Exercise goal
Could you give again exactly, and only, the lines from the one holding "rep, 420: 181 -> 400" through the end of the data, both ends included, with pictures left out?

Provided entries
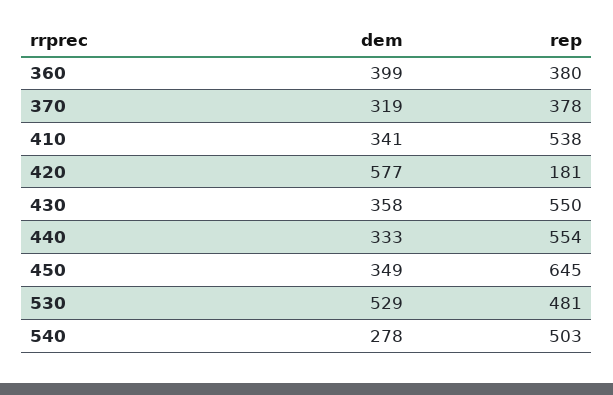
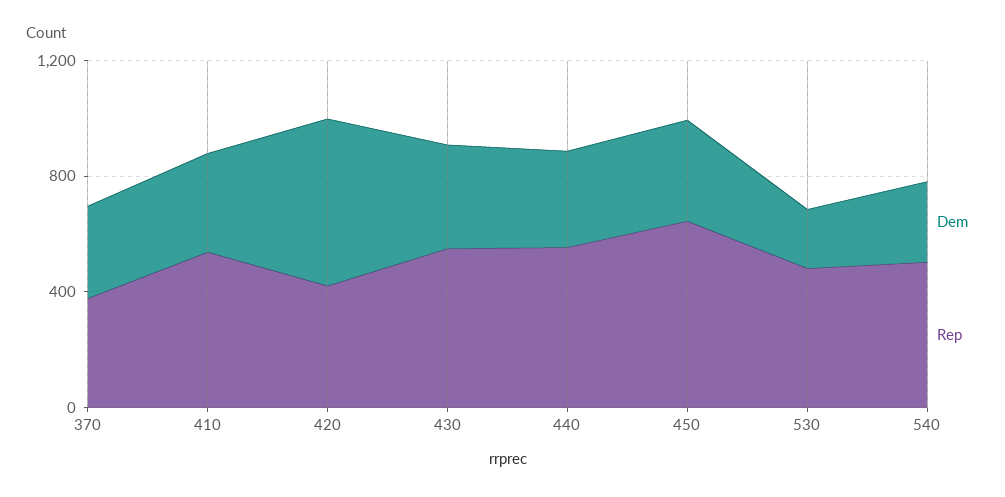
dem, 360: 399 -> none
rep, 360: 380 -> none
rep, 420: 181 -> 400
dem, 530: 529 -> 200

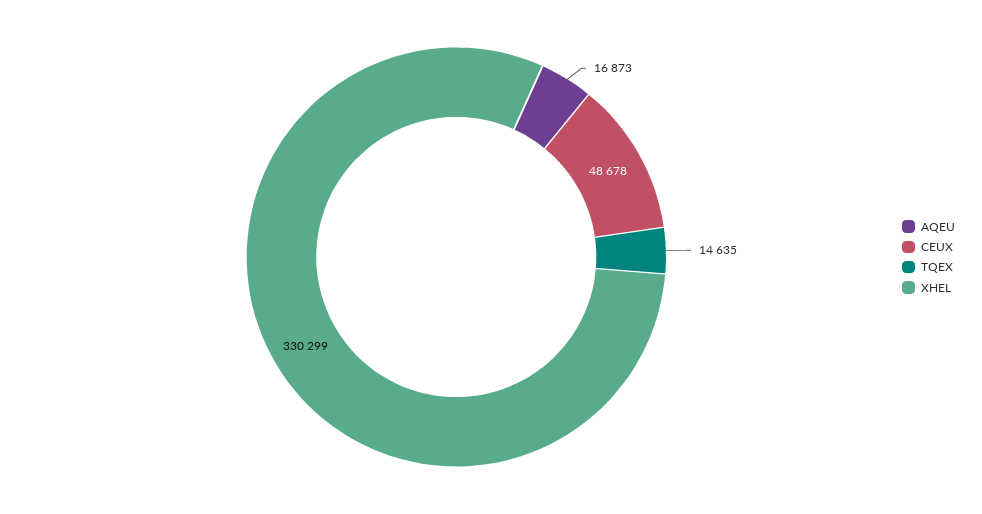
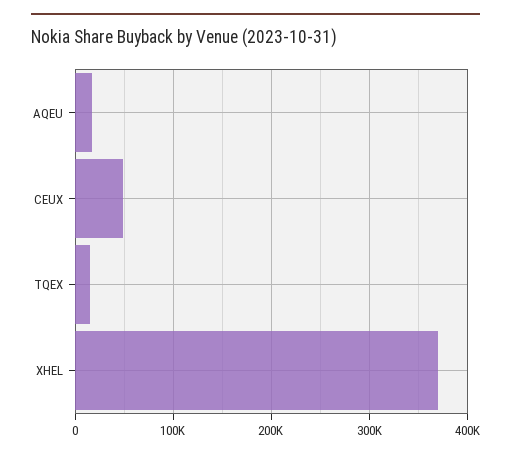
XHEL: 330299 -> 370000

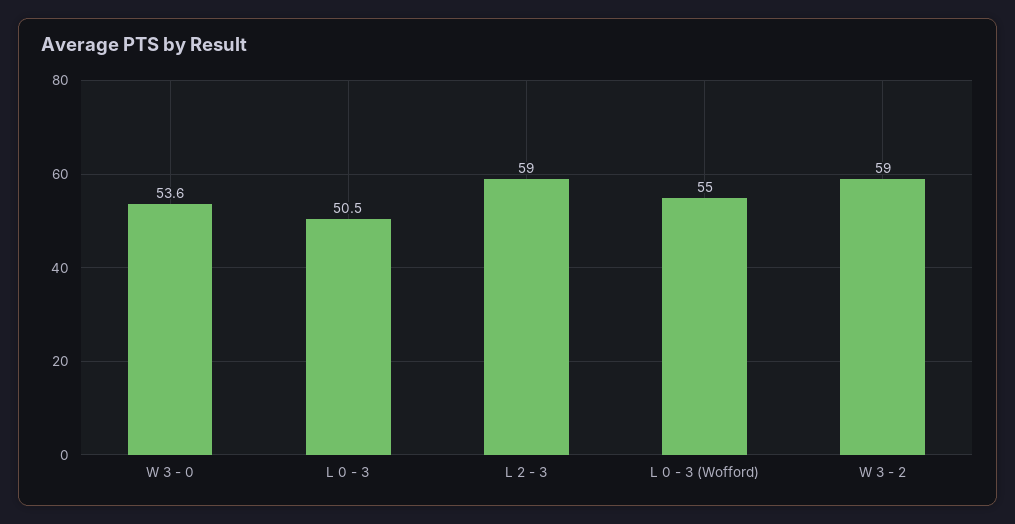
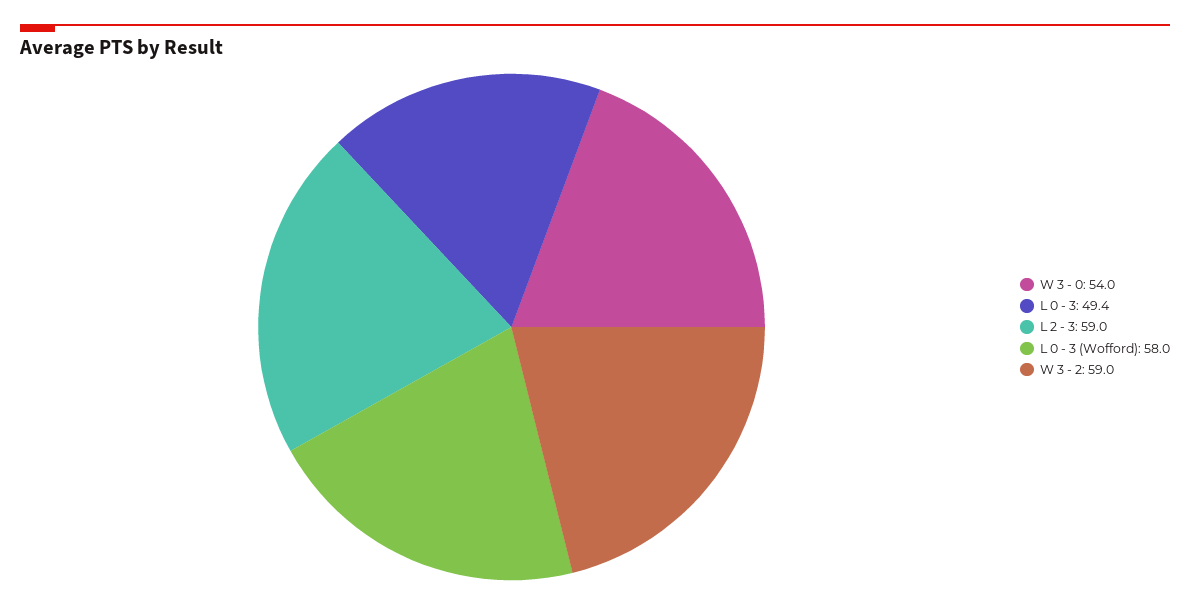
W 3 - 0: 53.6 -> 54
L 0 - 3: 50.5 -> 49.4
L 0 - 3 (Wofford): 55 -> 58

Exercise result
rep, 420: 181 -> 400
dem, 530: 529 -> 200

XHEL: 330299 -> 370000

W 3 - 0: 53.6 -> 54
L 0 - 3: 50.5 -> 49.4
L 0 - 3 (Wofford): 55 -> 58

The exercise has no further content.